Objective: To explore the inhibitory effect ORY-1001, a lysine-specific histone demethylase 1 (LSD1) inhibitor, on growth of glioblastoma (GBM) and the underlying mechanism.

Methods: We analyzed LSD1 expressions in GBM and normal brain tissues based on data from TCGA and HPA databases. Female BALB/c mouse models bearing xenografts derived from U87 cells or cells with lentivirus-mediated LSD1 silencing or Notch overexpression were treated with saline or 400 µg/kg ORY-1001 by gavage every 7 days, and GBM formation and survival time of the mice were recorded. The effect of ORY-1001 on GBM cell viability was assessed, and its effect on LSD1 expression was analyzed with Western blotting. The genes and pathways associated with LSD1 were analyzed using bioinformatics methods. Western blotting and qRT-PCR were used to detect Notch/HES1 pathway expression after LSD1 silencing and ORY-1001 treatment. The impact of ORY-1001 on viability of U87 cells with Notch1 silencing or overexpression was assessed, and the regulatory effects of ORY-1001 on Notch/HES1 pathway were analyzed using chromatin immunoprecipitation assay.
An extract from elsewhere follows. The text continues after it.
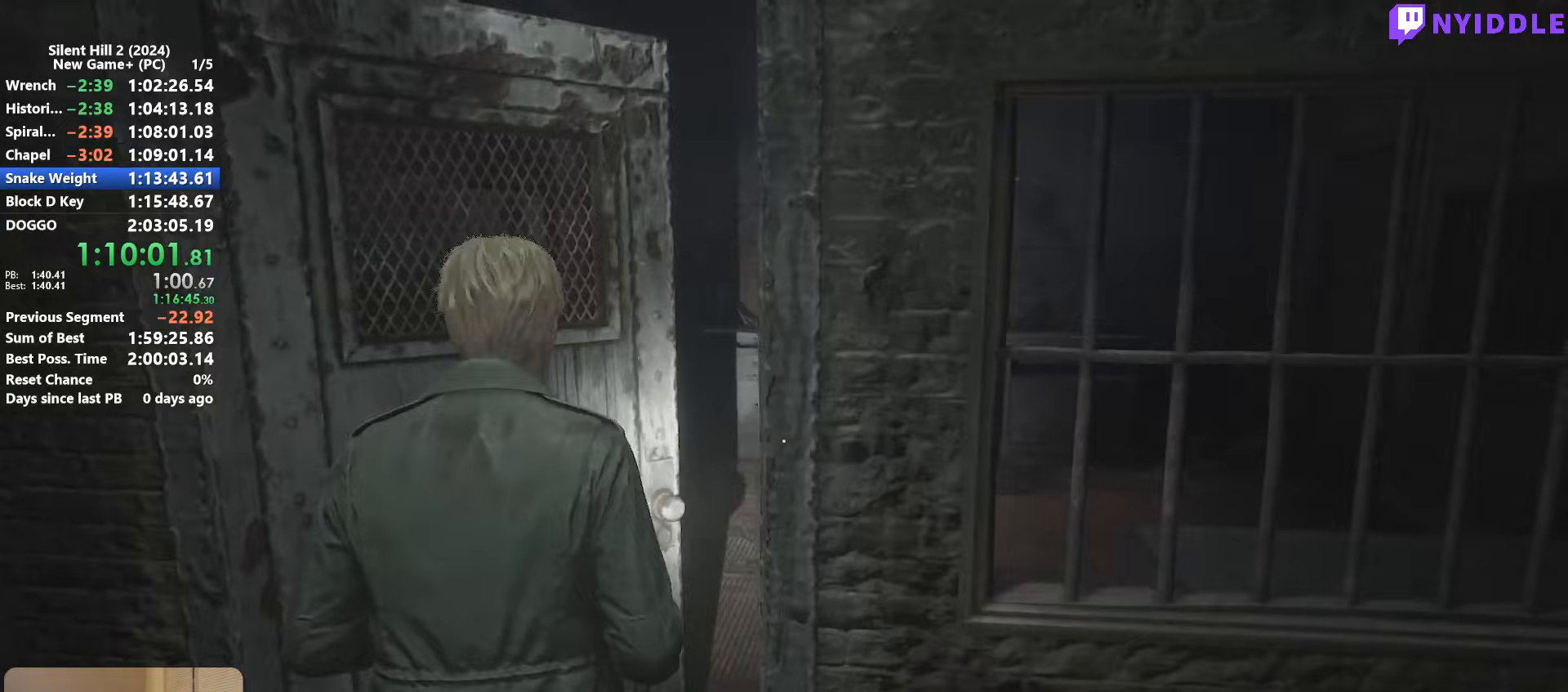
{"keys": ["shift", "w"], "mouse": [], "events": []}
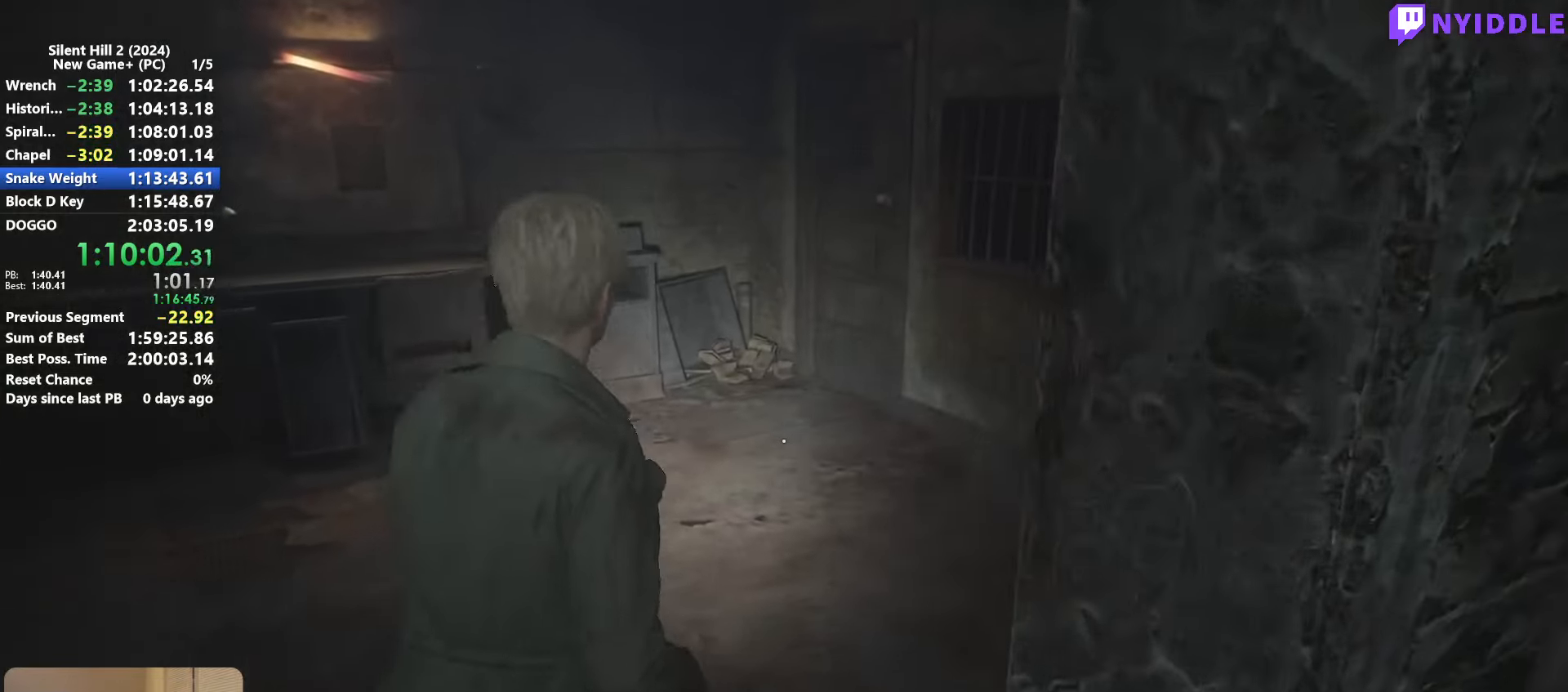
{"keys": ["shift", "w"], "mouse": [], "events": []}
Results: A high expression of LSD1 in GBM was negatively correlated with patient survival (P < 0.001). ORY-1001 and LSD1 silencing obviously reduced tumor burden and prolonged the survival time of GBM-bearing mice. ORY-1001 treatment significantly inhibited the viability and dose-dependently decreased LSD1 expression in GBM cells, and such inhibitory effect of ORY-1001 was attenuated by LSD1 silencing. The Notch pathway enriched the differential genes related to LSD1, and Notch/HES1 pathway expression was significantly down-regulated after LSD1 silencing and ORY-1001 treatment. Notch1 overexpression significantly attenuated the anti-tumor effect of ORY-1001 on GBM. Mechanistically, ORY-1001 disrupted the interaction between LSD1 and the Notch pathway target genes including Notch3, HES1 and CR2.

Conclusion: ORY-1001 down-regulates the Notch/HES1 pathway by inhibiting LSD1 expression to suppress the growth of GBM in mice.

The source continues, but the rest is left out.